I've been wondering how other users of KNIME Server deal with this:
When I want to automate a workflow that includes database access, I need to set a user name and a password within nodes like "Database Reader" in order to access the DB and execute queries.
Should I keep the credentials of whoever created the workflow? Should I replace them with my own? Should I create a separate "technical" user in the database only for the purpose of running automated workflows? What's best practice in this situation? How do you deal with it?
If you want every user to use their own credentials while still being able to run the workflow automatically, you can use Workflow Credentials.
First, open the workflow in your local client. Right-click the workflow in the KNIME Explorer and click "Workflow Credentials". There, you can add a new set of credentials. Use a name like "db_credentials" and leave the fields for username and password empty.
Next, go to your workflow and open the configuration of the Database Reader. Instead of entering your credentials, select "Workflow Credentials" and select the variable you just created. Save and upload to Server.
If you execute the workflow now, you will be asked to provide credentials which are then used in the workflow.
Hope that helps!
Hey Roland, thanks for the response. I've briefly checked out Workflow Credentials but not used them yet. They seem useful in many cases.
But what about scheduled workflows, e.g. a forecast that is supposed to run every morning automatically? I can put my personal credentials into the workflow, but that ties it to my personal account, which doesn't seem right. On the other hand, creating a "technical"user will use up one license and if you use LDAP auth, you'd have to create the user there.

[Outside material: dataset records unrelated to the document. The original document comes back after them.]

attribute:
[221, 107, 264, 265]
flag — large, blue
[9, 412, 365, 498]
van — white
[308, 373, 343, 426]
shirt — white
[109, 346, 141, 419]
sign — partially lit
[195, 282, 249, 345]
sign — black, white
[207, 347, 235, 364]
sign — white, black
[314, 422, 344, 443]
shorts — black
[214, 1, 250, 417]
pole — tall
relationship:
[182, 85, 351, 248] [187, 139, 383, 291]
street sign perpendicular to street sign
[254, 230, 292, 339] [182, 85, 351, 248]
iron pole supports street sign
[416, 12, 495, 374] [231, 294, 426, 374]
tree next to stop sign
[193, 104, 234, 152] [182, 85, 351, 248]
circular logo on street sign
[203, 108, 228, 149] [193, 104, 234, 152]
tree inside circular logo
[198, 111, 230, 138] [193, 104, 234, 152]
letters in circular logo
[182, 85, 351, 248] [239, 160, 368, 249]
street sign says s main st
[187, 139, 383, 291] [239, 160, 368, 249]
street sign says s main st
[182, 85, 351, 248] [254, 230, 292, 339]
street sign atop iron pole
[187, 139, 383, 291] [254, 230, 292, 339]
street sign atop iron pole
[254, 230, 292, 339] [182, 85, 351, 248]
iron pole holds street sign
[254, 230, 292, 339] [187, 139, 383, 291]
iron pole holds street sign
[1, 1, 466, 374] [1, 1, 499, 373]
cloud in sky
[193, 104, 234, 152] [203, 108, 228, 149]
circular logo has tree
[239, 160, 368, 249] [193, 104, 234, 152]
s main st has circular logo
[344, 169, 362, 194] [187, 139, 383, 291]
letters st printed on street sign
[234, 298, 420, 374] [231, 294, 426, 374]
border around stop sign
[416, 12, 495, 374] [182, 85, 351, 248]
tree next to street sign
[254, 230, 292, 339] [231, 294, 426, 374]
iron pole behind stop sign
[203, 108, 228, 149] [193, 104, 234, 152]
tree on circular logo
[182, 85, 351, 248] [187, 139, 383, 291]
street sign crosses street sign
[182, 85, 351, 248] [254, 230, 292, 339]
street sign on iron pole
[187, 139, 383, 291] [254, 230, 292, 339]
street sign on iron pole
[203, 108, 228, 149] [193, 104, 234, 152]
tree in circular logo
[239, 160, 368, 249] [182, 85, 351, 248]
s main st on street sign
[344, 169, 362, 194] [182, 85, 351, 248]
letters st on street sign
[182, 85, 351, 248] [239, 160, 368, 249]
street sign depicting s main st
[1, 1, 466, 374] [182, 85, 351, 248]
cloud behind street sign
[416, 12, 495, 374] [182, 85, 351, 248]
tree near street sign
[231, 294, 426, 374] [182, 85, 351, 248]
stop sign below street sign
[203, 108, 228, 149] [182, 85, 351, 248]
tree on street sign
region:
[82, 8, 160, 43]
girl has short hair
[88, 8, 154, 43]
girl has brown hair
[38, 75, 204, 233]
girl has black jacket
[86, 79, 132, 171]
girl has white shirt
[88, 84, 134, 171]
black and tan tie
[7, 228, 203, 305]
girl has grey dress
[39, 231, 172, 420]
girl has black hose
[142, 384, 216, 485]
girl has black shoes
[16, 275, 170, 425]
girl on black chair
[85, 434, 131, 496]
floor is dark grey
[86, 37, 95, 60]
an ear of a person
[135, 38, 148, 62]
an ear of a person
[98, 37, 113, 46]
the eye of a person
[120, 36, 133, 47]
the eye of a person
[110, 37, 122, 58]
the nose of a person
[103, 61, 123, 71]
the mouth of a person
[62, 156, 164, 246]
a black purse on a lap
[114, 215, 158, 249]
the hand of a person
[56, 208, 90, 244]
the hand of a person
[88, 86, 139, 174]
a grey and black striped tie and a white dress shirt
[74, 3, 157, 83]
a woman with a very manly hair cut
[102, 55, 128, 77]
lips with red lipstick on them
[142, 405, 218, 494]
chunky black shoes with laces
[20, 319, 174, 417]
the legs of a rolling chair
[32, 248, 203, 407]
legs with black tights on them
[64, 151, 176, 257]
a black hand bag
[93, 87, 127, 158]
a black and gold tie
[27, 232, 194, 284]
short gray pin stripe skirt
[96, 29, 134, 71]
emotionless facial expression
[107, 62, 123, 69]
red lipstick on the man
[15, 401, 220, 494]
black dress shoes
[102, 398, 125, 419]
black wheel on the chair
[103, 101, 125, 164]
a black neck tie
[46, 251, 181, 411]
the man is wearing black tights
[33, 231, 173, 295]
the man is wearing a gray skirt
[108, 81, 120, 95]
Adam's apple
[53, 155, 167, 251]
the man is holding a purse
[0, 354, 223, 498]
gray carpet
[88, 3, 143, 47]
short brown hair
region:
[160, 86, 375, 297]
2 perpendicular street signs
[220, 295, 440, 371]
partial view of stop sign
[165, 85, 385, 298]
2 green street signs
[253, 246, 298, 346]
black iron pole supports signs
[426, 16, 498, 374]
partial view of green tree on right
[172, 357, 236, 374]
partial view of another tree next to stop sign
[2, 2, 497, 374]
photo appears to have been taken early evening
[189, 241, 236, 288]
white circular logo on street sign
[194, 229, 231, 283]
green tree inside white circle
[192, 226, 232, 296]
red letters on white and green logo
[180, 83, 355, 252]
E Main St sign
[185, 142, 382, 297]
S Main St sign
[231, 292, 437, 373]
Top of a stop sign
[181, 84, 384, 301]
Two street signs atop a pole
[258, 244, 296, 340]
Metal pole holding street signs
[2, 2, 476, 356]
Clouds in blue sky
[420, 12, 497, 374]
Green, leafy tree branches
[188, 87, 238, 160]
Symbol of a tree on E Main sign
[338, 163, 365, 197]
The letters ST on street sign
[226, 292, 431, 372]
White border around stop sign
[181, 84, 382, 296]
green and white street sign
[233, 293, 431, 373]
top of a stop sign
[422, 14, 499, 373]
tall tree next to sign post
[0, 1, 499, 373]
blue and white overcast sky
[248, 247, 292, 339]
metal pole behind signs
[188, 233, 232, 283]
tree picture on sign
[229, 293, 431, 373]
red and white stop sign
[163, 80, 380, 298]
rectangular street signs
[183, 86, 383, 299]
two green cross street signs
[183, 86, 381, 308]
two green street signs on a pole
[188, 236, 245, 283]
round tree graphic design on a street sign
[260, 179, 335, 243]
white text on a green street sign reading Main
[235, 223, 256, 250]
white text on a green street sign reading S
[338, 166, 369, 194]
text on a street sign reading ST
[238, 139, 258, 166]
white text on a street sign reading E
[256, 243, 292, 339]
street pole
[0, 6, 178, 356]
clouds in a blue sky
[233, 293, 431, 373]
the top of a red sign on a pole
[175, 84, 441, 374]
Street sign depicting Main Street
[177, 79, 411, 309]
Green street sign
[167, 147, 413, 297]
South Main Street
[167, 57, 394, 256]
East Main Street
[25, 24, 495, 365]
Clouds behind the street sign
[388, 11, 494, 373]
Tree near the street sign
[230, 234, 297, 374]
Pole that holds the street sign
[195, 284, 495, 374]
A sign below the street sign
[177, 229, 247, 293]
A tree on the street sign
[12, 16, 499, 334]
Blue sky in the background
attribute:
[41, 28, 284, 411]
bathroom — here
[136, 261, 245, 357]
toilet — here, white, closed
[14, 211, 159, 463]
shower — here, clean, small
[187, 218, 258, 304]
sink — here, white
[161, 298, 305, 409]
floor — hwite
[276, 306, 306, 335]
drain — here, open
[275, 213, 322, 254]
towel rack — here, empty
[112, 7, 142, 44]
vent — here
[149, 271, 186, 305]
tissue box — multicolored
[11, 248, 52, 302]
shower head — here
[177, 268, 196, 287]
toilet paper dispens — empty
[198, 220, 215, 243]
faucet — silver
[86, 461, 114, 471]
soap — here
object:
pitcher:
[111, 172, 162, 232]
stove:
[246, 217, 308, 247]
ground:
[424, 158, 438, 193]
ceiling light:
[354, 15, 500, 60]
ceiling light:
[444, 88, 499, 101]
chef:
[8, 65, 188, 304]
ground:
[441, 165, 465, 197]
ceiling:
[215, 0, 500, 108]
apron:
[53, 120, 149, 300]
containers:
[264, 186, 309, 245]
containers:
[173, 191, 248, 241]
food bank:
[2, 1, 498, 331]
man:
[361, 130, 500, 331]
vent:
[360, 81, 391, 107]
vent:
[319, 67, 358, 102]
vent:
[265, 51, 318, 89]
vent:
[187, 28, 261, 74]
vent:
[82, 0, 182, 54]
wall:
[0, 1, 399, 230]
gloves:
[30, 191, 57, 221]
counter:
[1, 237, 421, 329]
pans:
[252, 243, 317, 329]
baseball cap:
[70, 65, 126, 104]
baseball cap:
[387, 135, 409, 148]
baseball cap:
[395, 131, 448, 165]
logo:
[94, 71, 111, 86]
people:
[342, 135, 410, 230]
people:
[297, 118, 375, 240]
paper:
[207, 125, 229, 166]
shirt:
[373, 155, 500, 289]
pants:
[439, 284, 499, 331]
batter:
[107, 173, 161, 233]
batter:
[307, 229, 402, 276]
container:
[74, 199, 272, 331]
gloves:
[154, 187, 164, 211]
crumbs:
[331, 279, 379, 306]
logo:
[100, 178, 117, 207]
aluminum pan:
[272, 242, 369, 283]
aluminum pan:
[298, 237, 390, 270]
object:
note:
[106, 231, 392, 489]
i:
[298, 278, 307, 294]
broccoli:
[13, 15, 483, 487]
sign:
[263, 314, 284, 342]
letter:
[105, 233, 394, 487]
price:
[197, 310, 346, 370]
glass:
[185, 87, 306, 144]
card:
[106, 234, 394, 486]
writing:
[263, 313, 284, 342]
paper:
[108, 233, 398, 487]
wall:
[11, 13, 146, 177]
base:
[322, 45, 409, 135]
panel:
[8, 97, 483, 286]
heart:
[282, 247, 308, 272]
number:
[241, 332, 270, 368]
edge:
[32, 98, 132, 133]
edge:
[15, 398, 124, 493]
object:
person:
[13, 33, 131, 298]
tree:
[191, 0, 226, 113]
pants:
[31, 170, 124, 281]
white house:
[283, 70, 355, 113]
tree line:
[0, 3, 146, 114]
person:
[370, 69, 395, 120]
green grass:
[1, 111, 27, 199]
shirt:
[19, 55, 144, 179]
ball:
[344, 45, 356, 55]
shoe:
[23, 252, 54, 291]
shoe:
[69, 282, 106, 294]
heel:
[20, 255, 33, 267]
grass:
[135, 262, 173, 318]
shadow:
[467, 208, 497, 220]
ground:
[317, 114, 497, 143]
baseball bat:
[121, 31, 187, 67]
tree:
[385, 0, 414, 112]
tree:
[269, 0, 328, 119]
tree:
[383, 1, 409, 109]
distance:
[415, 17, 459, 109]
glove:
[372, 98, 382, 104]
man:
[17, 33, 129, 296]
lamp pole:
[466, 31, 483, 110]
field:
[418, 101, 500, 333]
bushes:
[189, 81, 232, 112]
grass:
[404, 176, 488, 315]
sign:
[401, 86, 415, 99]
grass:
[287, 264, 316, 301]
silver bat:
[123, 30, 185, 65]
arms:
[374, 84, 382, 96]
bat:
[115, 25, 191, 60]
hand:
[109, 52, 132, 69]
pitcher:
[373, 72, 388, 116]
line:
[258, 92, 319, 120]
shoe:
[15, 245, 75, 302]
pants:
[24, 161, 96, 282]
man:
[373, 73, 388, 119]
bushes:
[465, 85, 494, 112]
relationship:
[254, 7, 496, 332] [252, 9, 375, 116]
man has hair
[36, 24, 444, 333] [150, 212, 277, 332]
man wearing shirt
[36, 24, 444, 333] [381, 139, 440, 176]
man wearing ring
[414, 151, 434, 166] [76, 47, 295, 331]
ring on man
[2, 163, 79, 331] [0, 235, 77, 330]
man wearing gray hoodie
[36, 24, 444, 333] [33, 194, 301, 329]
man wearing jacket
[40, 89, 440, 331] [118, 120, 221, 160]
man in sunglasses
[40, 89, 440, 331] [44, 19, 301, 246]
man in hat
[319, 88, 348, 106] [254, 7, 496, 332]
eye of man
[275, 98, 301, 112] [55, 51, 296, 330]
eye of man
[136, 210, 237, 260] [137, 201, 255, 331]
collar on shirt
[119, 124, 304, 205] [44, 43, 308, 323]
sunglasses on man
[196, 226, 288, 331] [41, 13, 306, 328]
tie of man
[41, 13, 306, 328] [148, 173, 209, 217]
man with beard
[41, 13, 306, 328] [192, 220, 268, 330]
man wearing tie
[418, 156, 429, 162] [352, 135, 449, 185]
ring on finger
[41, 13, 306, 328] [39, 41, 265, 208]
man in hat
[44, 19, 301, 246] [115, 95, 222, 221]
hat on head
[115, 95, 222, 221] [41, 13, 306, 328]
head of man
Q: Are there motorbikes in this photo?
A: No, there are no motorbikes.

I'm just wondering how other people handle this issue in scheduled workflows.
Did you manage to resolve this issue?
We are more or less in the same situation: scheduled jobs, LDAP users and a generic user for database accesses…
unfortunately not, but I haven’t spent too much time on this problem. We placed scheduled workflows in a special folder where only the KNIME admins have access. I have the feeling that workflow credentials are not very handy and I’m still curious if there is a better way. If you figure something out, let me know.
At this point (as of KNIME Server 4.9.2), credentials should be passed via Workflow Credentials. To set this up, you need to add a set of credentials to the workflow -> right-click workflow in local repository -> Workflow Credentials. No need to save a password. In the WF, you set the DB Connector node to use those credentials. Then upload to KNIME Server. Once you run the job, either ad-hoc or on schedule, there will be a prompt asking for the credentials. Of course, the credentials you enter there can be for your generic user as well.
We’ll make this fair bit easier with the release of KNIME Server 4.10, scheduled for December release. There, we add an additional “Configuration” tab to the execution dialog, which grants you access to all configuration nodes in a workflow. All you’d need to do then is add a Credentials Configuration node to your WF, connected to the DB Connector via flow variable.
Hope that helps!
Edit: I need to add that the solution I mentioned for 4.9.2 will only work for EJB mountpoints. It will not work for REST mountpoints.
Is there a way to use the Credentials Configuration node to control all workflows that need to use those credentials? For example, if I have many workflows that use the same database connection can I change the credentials in one place and have all workflows use the changed credentials? Currently, I have to go into each workflow separately every time my password changes…
For this you should use a shared component, which you can then drag into as many workflows as needed. If you change something to the template, updates can be retrieved automatically by the workflows during runtime. See here for more info: https://docs.knime.com/2019-06/analytics_platform_metanode_guide/index.html
Generally speaking from a security and reliability standpoint, automation should use a “service account” that is not associated with one specific person. This allows for separate controls/polices/etc. for user accounts and system accounts.
One benefit is, say your organization forces user password changes every 60 days. They may have a different policy for service accounts that never forces them to change (not the best idea). Or maybe at a less frequent interval like once every 6 months or once a year. This keeps people from having to update a bunch of different places each time they change their own password. There are also products that can manage service accounts, their passwords and automatically update the systems using those credentials when the password is changed.
Another scenario is when a person leaves an organization and their accounts are terminated, the automation they created does not start to fail due to it using that person’s credentials which are now disabled/deleted.
Using different credentials also protects the person. With SSO being more and more prevalent, what if somebody else was able to obtain your clear-text credentials (could be in a log file)? Now they can potentially access the HR system, the email system, or other systems where you have trusted access, all as you.